The Evolution of Distributed Computing for Big Data
Behind all the important trends over the past decade, including service orientation, cloud computing, virtualization, and big data, is a foundational technology called distributed computing. Simply put, without distributing computing, none of these advancements would be possible.
Distributed computing is a technique that allows individual computers to be networked together across geographical areas as though they were a single environment. You find many different implementations of distributed computing. In some topologies, individual computing entities simply pass messages to each other.
In other situations, a distributed computing environment may share resources ranging from memory to networks and storage. All distributed computing models have a common attribute: They are a group of networked computers that work together to execute a workload or process.
DARPA and big data
The most well-known distributed computing model, the Internet, is the foundation for everything from e-commerce to cloud computing to service management and virtualization. The Internet was conceived as a research project funded by the U.S. DARPA.
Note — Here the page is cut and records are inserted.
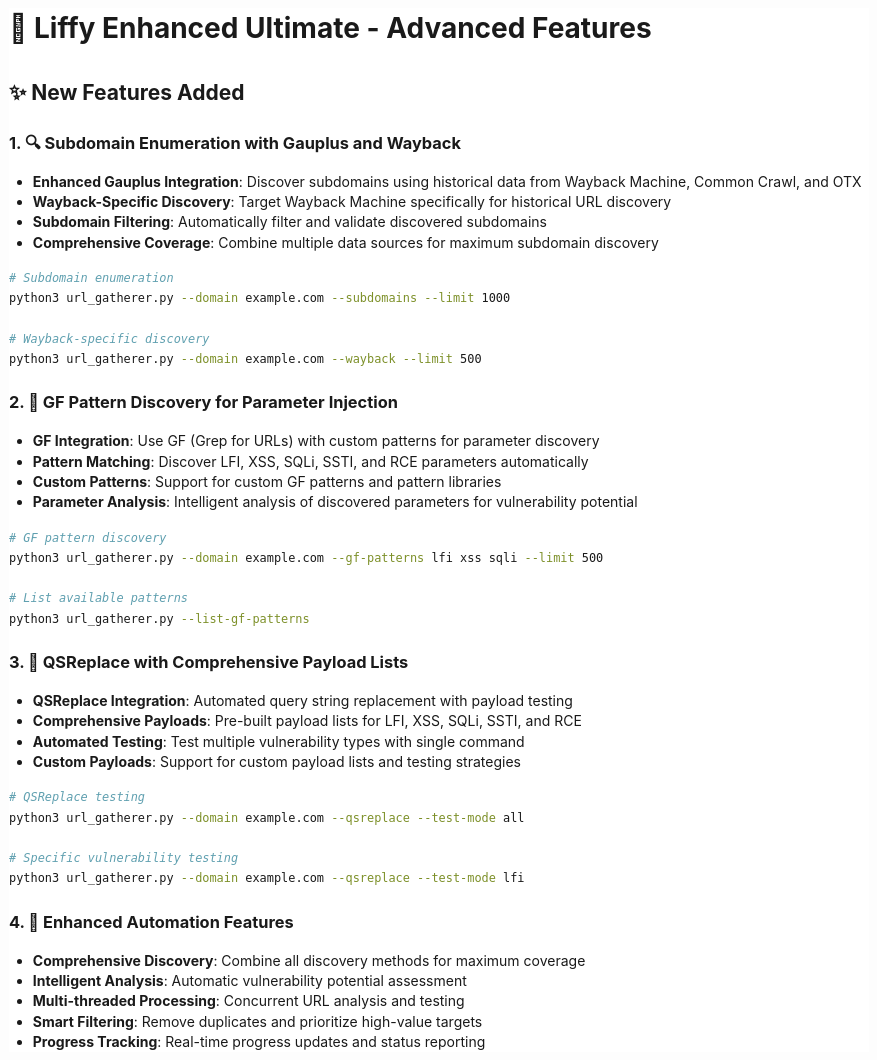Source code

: # 🚀 Liffy Enhanced Ultimate - Advanced Features

## ✨ New Features Added

### 1. 🔍 Subdomain Enumeration with Gauplus and Wayback
- **Enhanced Gauplus Integration**: Discover subdomains using historical data from Wayback Machine, Common Crawl, and OTX
- **Wayback-Specific Discovery**: Target Wayback Machine specifically for historical URL discovery
- **Subdomain Filtering**: Automatically filter and validate discovered subdomains
- **Comprehensive Coverage**: Combine multiple data sources for maximum subdomain discovery

```bash
# Subdomain enumeration
python3 url_gatherer.py --domain example.com --subdomains --limit 1000

# Wayback-specific discovery
python3 url_gatherer.py --domain example.com --wayback --limit 500
```

### 2. 🎯 GF Pattern Discovery for Parameter Injection
- **GF Integration**: Use GF (Grep for URLs) with custom patterns for parameter discovery
- **Pattern Matching**: Discover LFI, XSS, SQLi, SSTI, and RCE parameters automatically
- **Custom Patterns**: Support for custom GF patterns and pattern libraries
- **Parameter Analysis**: Intelligent analysis of discovered parameters for vulnerability potential

```bash
# GF pattern discovery
python3 url_gatherer.py --domain example.com --gf-patterns lfi xss sqli --limit 500

# List available patterns
python3 url_gatherer.py --list-gf-patterns
```

### 3. 🔄 QSReplace with Comprehensive Payload Lists
- **QSReplace Integration**: Automated query string replacement with payload testing
- **Comprehensive Payloads**: Pre-built payload lists for LFI, XSS, SQLi, SSTI, and RCE
- **Automated Testing**: Test multiple vulnerability types with single command
- **Custom Payloads**: Support for custom payload lists and testing strategies

```bash
# QSReplace testing
python3 url_gatherer.py --domain example.com --qsreplace --test-mode all

# Specific vulnerability testing
python3 url_gatherer.py --domain example.com --qsreplace --test-mode lfi
```

### 4. 🤖 Enhanced Automation Features
- **Comprehensive Discovery**: Combine all discovery methods for maximum coverage
- **Intelligent Analysis**: Automatic vulnerability potential assessment
- **Multi-threaded Processing**: Concurrent URL analysis and testing
- **Smart Filtering**: Remove duplicates and prioritize high-value targets
- **Progress Tracking**: Real-time progress updates and status reporting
It was designed to create an interconnecting networking system that would support noncommercial, collaborate research among scientists. In the early days of the Internet, these computers were often connected by telephone lines! Unless you experienced that frustration, you can only imagine how slow and fragile those connections were.
As the technology matured over the next decade, common protocols such as Transmission Control Protocol (TCP) helped to proliferate the technology and the network. When the Internet Protocol (IP) was added, the project moved from a closed network for a collection of scientists to a potentially commercial platform to transfer e-mail across the globe.
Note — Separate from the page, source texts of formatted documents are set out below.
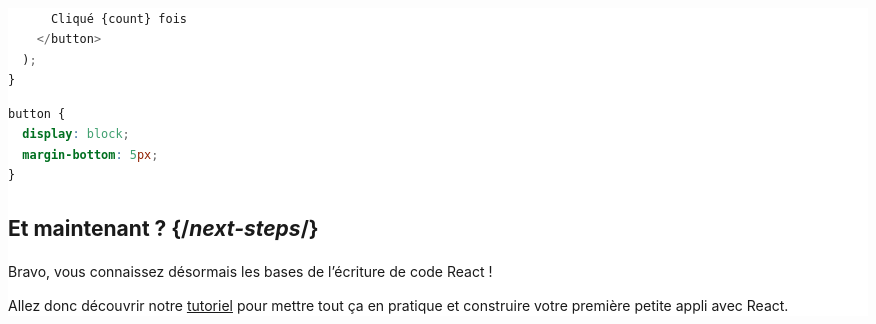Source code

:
 ```js
      Cliqué {count} fois
    </button>
  );
}
```

```css
button {
  display: block;
  margin-bottom: 5px;
}
```

</Sandpack>

## Et maintenant ? {/*next-steps*/}

Bravo, vous connaissez désormais les bases de l’écriture de code React !

Allez donc découvrir notre [tutoriel](/learn/tutorial-tic-tac-toe) pour mettre tout ça en pratique et construire votre première petite appli avec React.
Throughout the 1980s, new Internet-based services began to spring up in the market as a commercial alternative to the DARPA network. In 1992, the U.S. Congress passed the Scientific and Advanced-Technology Act that for the first time, allowed commercial use of this powerful networking technology. With its continued explosive growth, the Internet is truly a global distributed network and remains the best example of the power of distributed computing.
The value of a consistent big data model
What difference did this DARPA-led effort make in the movement to distributed computing? Before the commercialization of the Internet, there were hundreds of companies and organizations creating a software infrastructure intended to provide a common platform to support a highly distributed computing environment.
However, each vendor or standards organization came up with its own remote procedures calls (RPCs) that all customers, commercial software developers, and partners would have to adopt and support. RPC is a primitive mechanism used to send work to a remote computer and usually requires waiting for the remote work to complete before other work can continue.
With vendors implementing proprietary RPCs, it became impractical to imagine that any one company would be able to create a universal standard for distributed computing. By the mid-1990s, the Internet protocols replaced these primitive approaches and became the foundation for what is distributed computing today. After this was settled, the uses of this approach to networked computing began to flourish.